Chart interpretation exercises:
============================================================

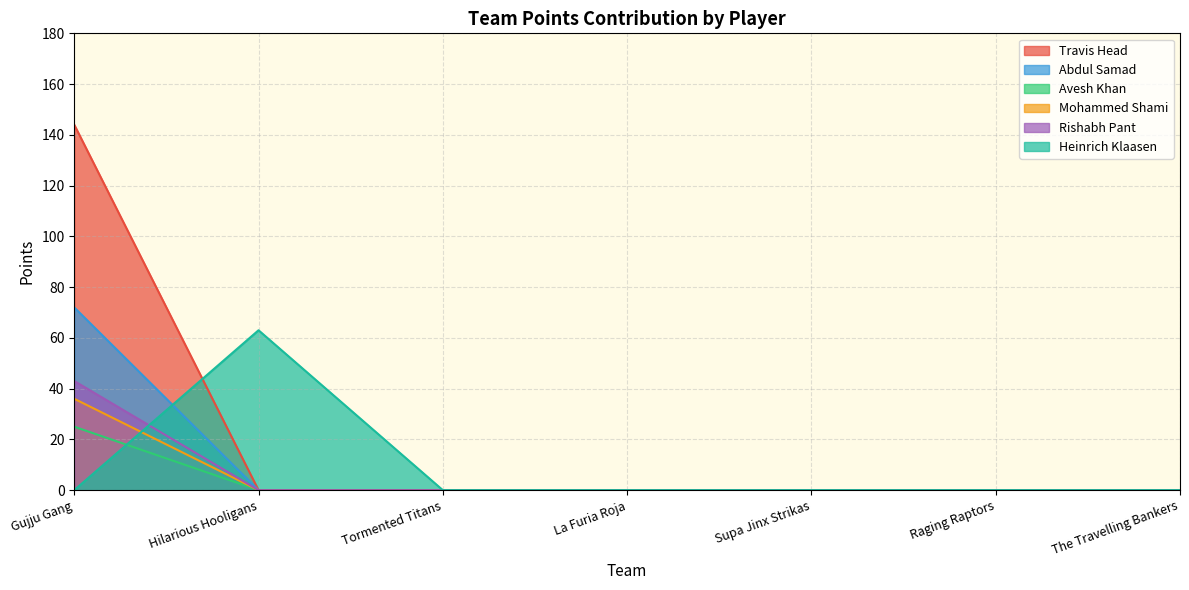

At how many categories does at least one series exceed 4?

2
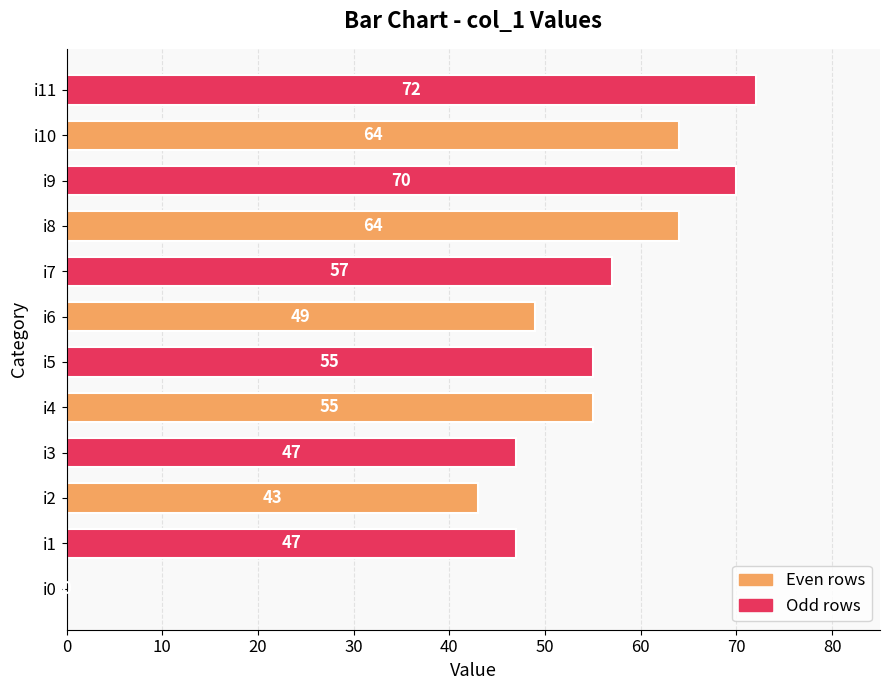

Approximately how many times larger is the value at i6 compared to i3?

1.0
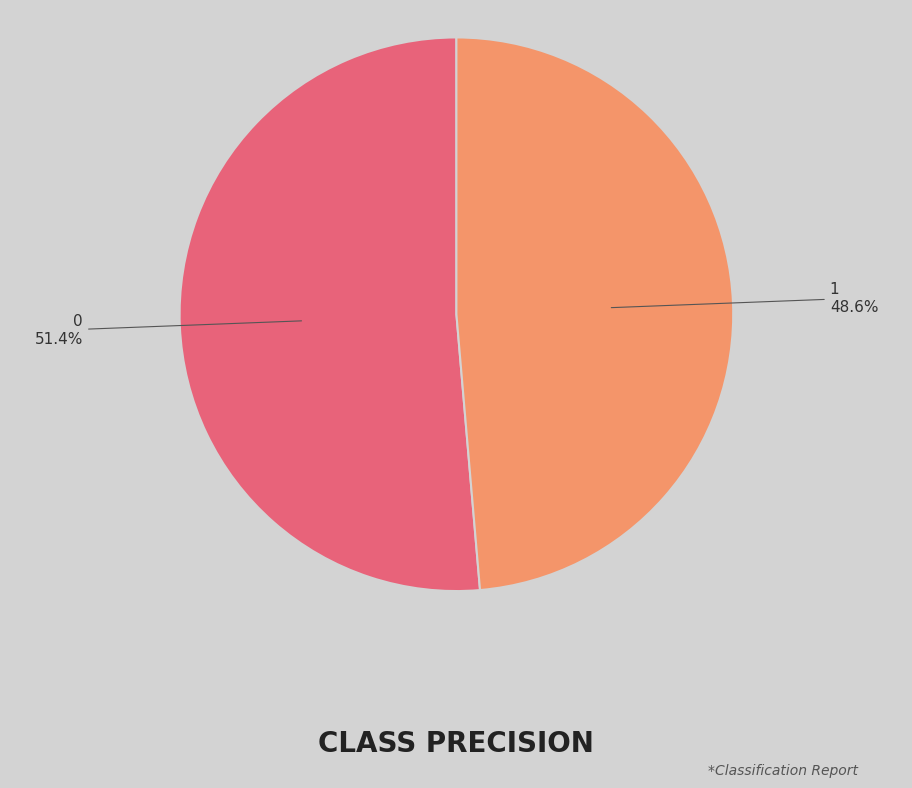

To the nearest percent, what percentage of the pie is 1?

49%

============================================================

Action item:
Please repeat the records word for word, starting with the line containing "Approximately how many" and continuing through the end of the records. Leave the pictures out of your answer.

Answer box:
Approximately how many times larger is the value at i6 compared to i3?

1.0

To the nearest percent, what percentage of the pie is 1?

49%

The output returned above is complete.